My journey of youth work started in 2009 when a professor Hiroshi and I launched a youth organization, the Youth Empowerment Committee, in Shizuoka, Japan, which focuses on local Youth Work and Youth Participation.
In 2010, I joined a study trip held in Sweden and I was fascinated by their youth policy, youth work and education systems which, in the end, drove me to study abroad in Sweden.
Then, I became the member of a Japan based, non-profit organization; Rights, Tokyo, Japan based, which encourages political participation of youths at a national level by disseminating, advocating and researching youth issues. The main topic is to lower the minimum voting age from 20 to 18. In 2011, I coordinated a study trip to the U.K with the theme; Youth Work and Citizenship Education as a part of their project.
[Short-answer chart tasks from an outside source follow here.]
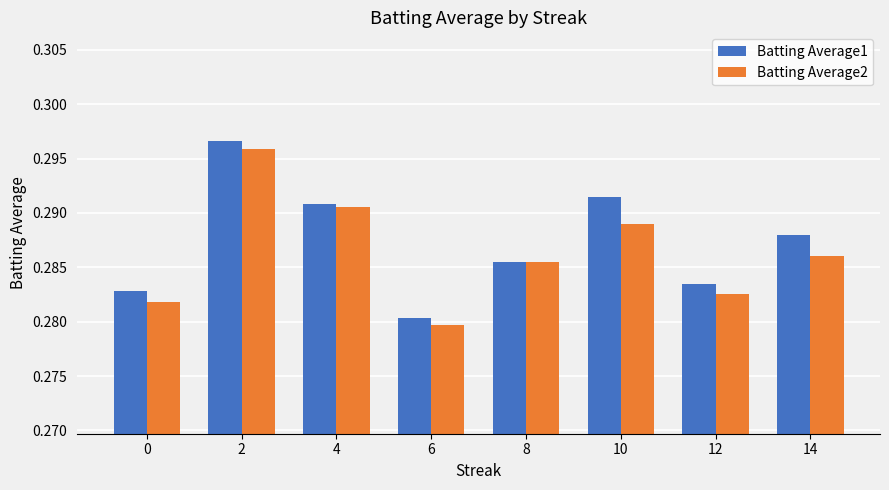

Which series changed the most between 4 and 10?

Batting Average2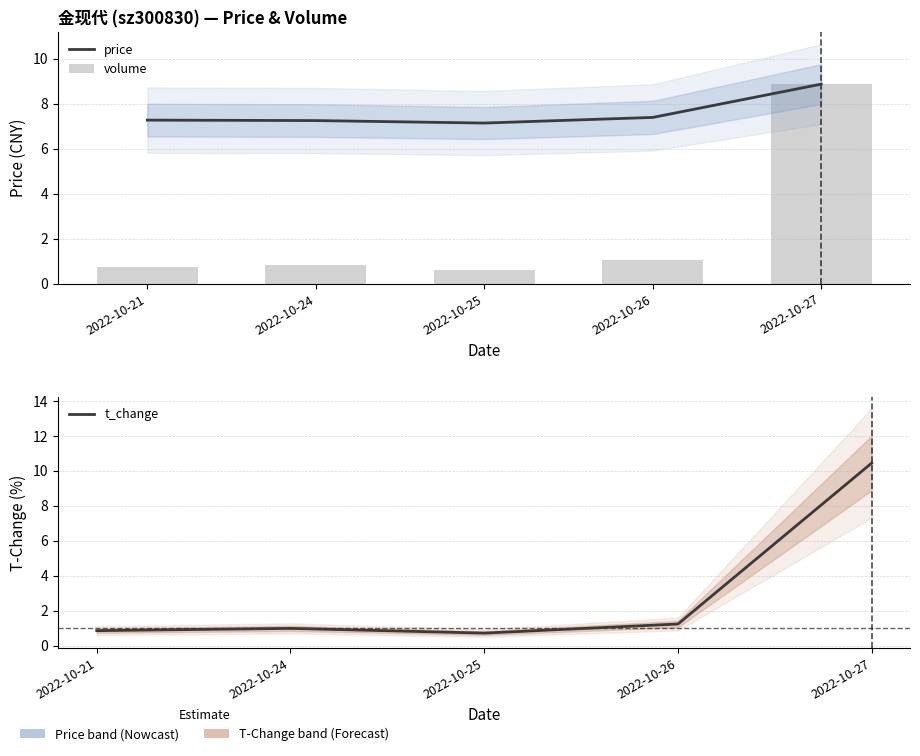

Read the price value at 2022-10-26.

7.4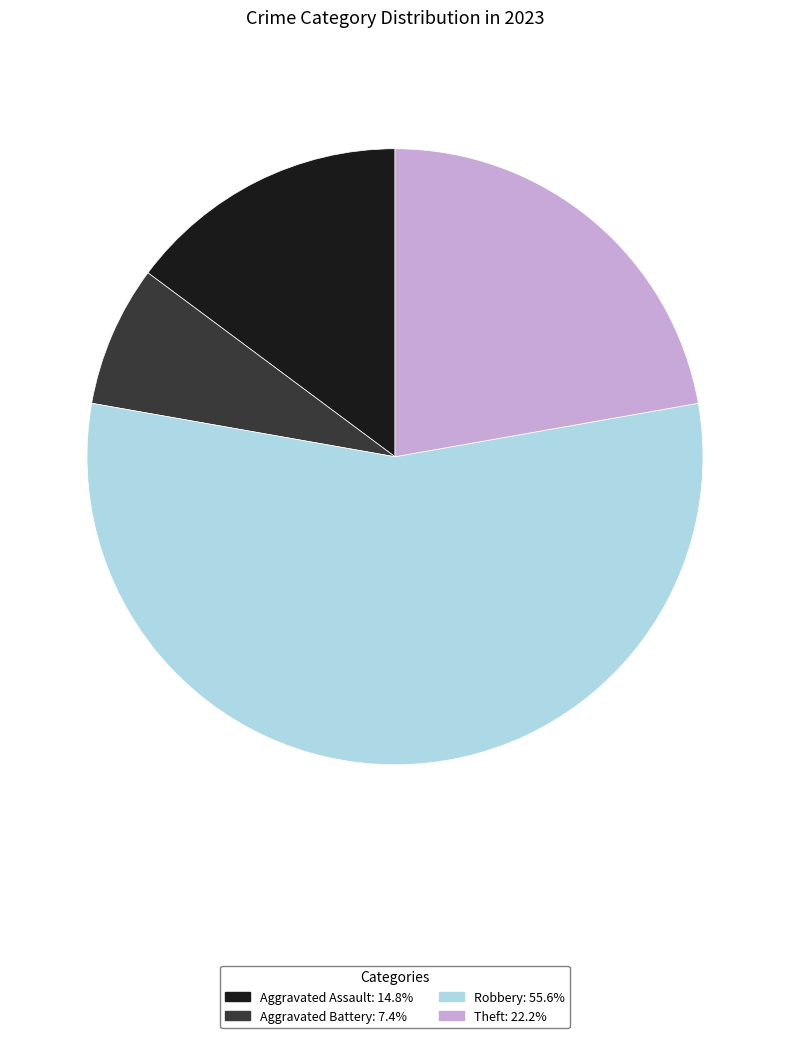

What is the ratio of the value at Aggravated Assault: 14.8% to the value at Robbery: 55.6%?

0.3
After a year and half living in Stockholm with the experience of youth-work internships at several local youth centers as well as taking a university course at Stockholm University in Child and Youth Studies, I ended up in Berlin, and took an opportunity to work for the Youth Policy Press which is curated by the Democracy & Dialogue.
After going back to Japan and graduate the University of Shizuoka, I, again, based myself in Berlin and work as a data collector at the Youth Policy Press. And now from the September of 2014, I, again, have backed to Stockholm and started my master’s program in International and Comparative Education at Stockholm University.
Along with being Europe, I also worked as a translator of European youth policy documents, as an interpreter and coordinator of a study visit from Japan in the youth field. So far, I have visited more than 40 youths-related organizations (mainly in Sweden and few in the U.K and Germany).
In this blog, I’m going to handle the theme of youth work, youth policy, youth empowerment, especially in Japan, Sweden and Europe with international-young (wide and free) -Japanese-biased perspectives. Also, this is an attempts to reveal the unknown, but decent Japanese youth work and youth policy to the world.